───── Material to process

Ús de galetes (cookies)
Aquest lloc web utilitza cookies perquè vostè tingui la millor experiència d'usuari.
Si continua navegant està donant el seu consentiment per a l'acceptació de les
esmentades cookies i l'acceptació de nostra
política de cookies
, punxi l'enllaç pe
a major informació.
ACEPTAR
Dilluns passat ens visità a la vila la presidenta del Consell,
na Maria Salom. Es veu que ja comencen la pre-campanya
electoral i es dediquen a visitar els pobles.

──────────
───── Material to process

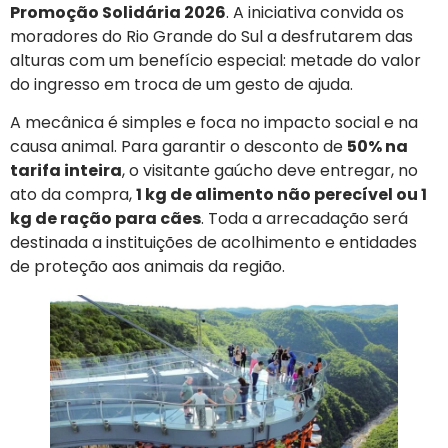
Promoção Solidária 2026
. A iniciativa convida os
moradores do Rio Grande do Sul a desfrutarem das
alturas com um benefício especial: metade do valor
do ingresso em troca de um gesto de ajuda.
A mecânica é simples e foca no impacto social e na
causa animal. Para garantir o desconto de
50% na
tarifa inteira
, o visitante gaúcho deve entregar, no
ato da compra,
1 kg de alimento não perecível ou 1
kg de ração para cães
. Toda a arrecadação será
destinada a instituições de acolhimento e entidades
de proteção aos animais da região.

──────────

• [Exercise details] Rewrite the records starting at the line containing "Ús de galetes (cookies)" and ending at the line containing "electoral i es dediquen a visitar els pobles.", with "pobles" replaced by "municipis" and all else unchanged. Give only those lines.

• [Exercise output]
Ús de galetes (cookies)
Aquest lloc web utilitza cookies perquè vostè tingui la millor experiència d'usuari.
Si continua navegant està donant el seu consentiment per a l'acceptació de les
esmentades cookies i l'acceptació de nostra
política de cookies
, punxi l'enllaç pe
a major informació.
ACEPTAR
Dilluns passat ens visità a la vila la presidenta del Consell,
na Maria Salom. Es veu que ja comencen la pre-campanya
electoral i es dediquen a visitar els municipis.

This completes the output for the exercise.